Wcześniak w kieleckim oknie życia. Noworodek trafił do szpitala w ciężkim stanie

2025-07-21 15:46

W poniedziałkowy poranek w kieleckim oknie życia rozległ się dzwonek. Było przed godziną 7 rano. Szybko okazało się, że to nie jest żaden żart. W oknie ktoś zostawił noworodka. Maleństwo dopiero co przyszło na świat... Siostry musiały wezwać pogotowie i tym razem nie chodziło o rutynowe czynności.

Wcześniak w kieleckim oknie życia. Noworodek trafił do szpitala w ciężkim stanie

i

Autor: Caritas Diecezji Kieleckiej

O tym, że w oknie życia ktoś zostawił noworodka, poinformował Radio Kielce ks. Stanisław Słowik, dyrektor Caritas Diecezji Kieleckiej. Wiele wskazuje na to, że dziecko nie urodziło się w szpitalu. Na szczęście noworodek trafił do okna życia, a potem do szpitala zanim stało się najgorsze.

Noworodek wymagał udzielenia pierwszej pomocy

Noworodek był jeszcze w wodach płodowych i krwi. Chociażby to świadczy o tym, że nie przyszło na świat w szpitalu. I że decyzja o oddaniu dziecka do okna życia musiała zostać podjęta jeszcze przed porodem, w jego trakcie lub bezpośrednio po tym, jak dziecko pojawiło się na świecie.

Przyjechało pogotowie z lekarzem, który wstępnie przebadał dziecko. Następnie udzielono noworodkowi pierwszej pomocy, bo dziecko tego wymagało

- przekazał ksiądz Stanisław.

Noworodek z okna życia trafił do szpitala w ciężkim stanie

Wiadomo że noworodek został przewieziony do szpitala w stanie ciężkim.

Jak podaje TVN24, dziecko było wychłodzone.

Noworodek urodził się przedwcześnie, został przyjęty w ciężkim stanie. Był między innymi wychłodzony

- przekazała rzeczniczka prasowa szpitala, Anna Mazur–Kałuża.
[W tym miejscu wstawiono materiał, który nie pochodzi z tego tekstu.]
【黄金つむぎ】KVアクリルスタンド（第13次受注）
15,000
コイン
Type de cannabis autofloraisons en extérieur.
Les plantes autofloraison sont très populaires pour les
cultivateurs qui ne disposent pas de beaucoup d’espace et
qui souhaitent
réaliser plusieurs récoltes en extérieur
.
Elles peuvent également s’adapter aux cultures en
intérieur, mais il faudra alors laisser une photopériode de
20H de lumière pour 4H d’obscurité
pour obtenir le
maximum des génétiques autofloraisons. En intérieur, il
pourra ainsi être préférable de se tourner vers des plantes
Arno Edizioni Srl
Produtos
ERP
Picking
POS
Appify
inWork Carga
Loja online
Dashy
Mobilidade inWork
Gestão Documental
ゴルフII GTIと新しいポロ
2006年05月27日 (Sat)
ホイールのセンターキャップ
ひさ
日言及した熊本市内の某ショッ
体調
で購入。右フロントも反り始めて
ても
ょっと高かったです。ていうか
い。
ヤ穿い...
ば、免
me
Noworodek trafił w ciężkim stanie do Świętokrzyskiego Centrum Pediatrii w Kielcach do Klinicznego Oddziału Neonatologii, Pododdziału Patologii i Intensywnej Terapii Noworodka. 

Chłopiec to czwarte dziecko, które trafiło do kieleckiego okna życia prowadzonego przez siostry nazaretanki od 2009 roku.

Na szczęście, ktoś zdążył dotrzeć tu z wcześniakiem, zanim było za późno. Z nieznanych powodów najbliżsi chłopca nie wezwali do niego pogotowia, a zanieśli je do sióstr. Nic nie wiadomo o stanie, w jakim znajduje się jego matka. I czy to ona podjęła decyzję o przekazaniu synka do okna życia.